Investment giant BlackRock announced today the acquisition of infrastructure investor Global Infrastructure Partners (GIP) in a cash and stock deal valuing the company at $12.5 billion, citing emerging long-term opportunities in areas including decarbonization, energy security, digital infrastructure, and supply chain transitions.

Founded in 2006, New York-based GIP is the world’s largest independent infrastructure manager with over $100 billion in assets under management across infrastructure equity and credit strategies, targeting investments in the energy, transportation, digital, and water and waste sectors. The company’s investments include major renewables platforms Clearway, Vena, Atlas and Eolian, in addition to the Gatwick, Edinburgh, and Sydney airports, data center developers CyrusOne, waste and water circular solutions provider Suez, and rail and port operators.

The deal follows BlackRock’s characterization of infrastructure as a major source of investment opportunity in its recent 2024 Private Markets Outlook, released in December, driven by the low-carbon transition as a key mega-theme, and highlighting an upcoming “massive reallocation of capital” to rewire energy systems around the world. GIP has described decarbonization as central to its investment thesis.

In its press release announcing the acquisition, BlackRock said that the deal comes as “infrastructure is forecast to be one of the fastest growing segments of private markets in the years ahead,” with key drivers including increasing global demand for upgraded digital infrastructure, supply chain rewiring leading to renewed investment in logistical hubs such as airports, railroads and shipping ports, and decarbonization and energy security trends around the world.

BlackRock also noted the opportunities for infrastructure-focused private investors from participate in public-private partnerships in an environment of large government deficits, in addition to a conducive environment driven by high interest rates, with companies looking to improve return on capital through partnership opportunities for their embedded infrastructure assets.

BlackRock Chairman and CEO Larry Fink said:

“Infrastructure is one of the most exciting long-term investment opportunities, as a number of structural shifts re-shape the global economy. We believe the expansion of both physical and digital infrastructure will continue to accelerate, as governments prioritize self-sufficiency and security through increased domestic industrial capacity, energy independence, and onshoring or near-shoring of critical sectors. Policymakers are only just beginning to implement once-in-a-generation financial incentives for new infrastructure technologies and projects.”

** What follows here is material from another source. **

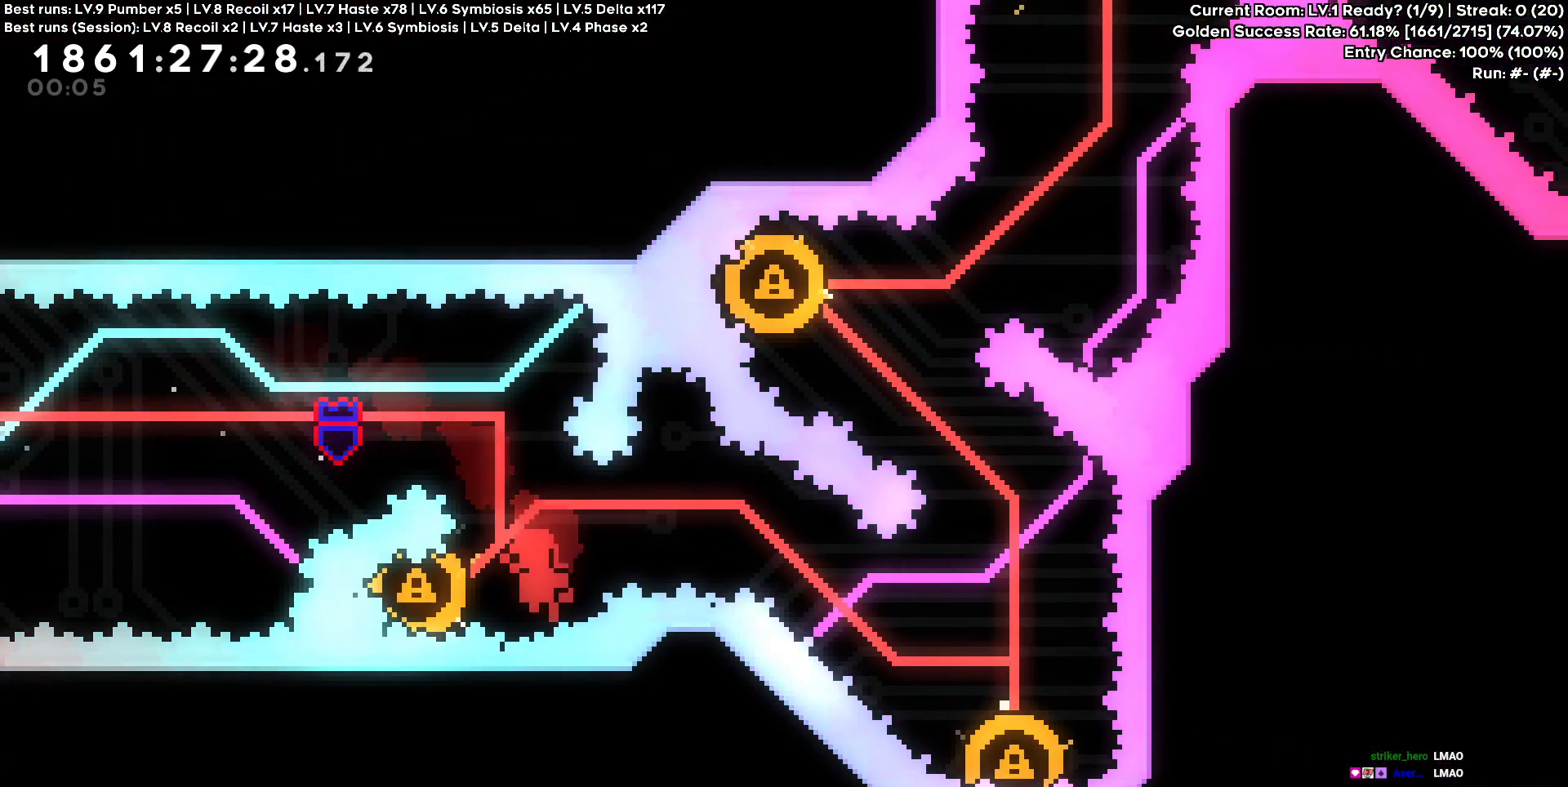
{"keys": [], "events": [[67, "a", "up"], [250, "d", "down"], [250, "s", "down"], [350, "d", "up"], [400, "s", "up"]]}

Post-acquisition the combined company will boast a greater than $150 billion global infrastructure platform, led by the GIP management team. GIP founding partner, Chairman and CEO Bayo Ogunlesi will also join the board of BlackRock, following the close of the transaction, the companies said.

Ogunlesi said:

“Investors have adopted private infrastructure investing for its ability to provide stable cashflows, less correlated returns, and a hedge against inflation. Global corporates have turned to private infrastructure as a fast innovator and a more commercially agile owner of infrastructure assets that aren’t core to their commercial businesses. This platform is set to be the preeminent, one-stop infrastructure solutions provider for global corporates and the public sector, mobilizing long-term private capital through long-standing firm relationships.”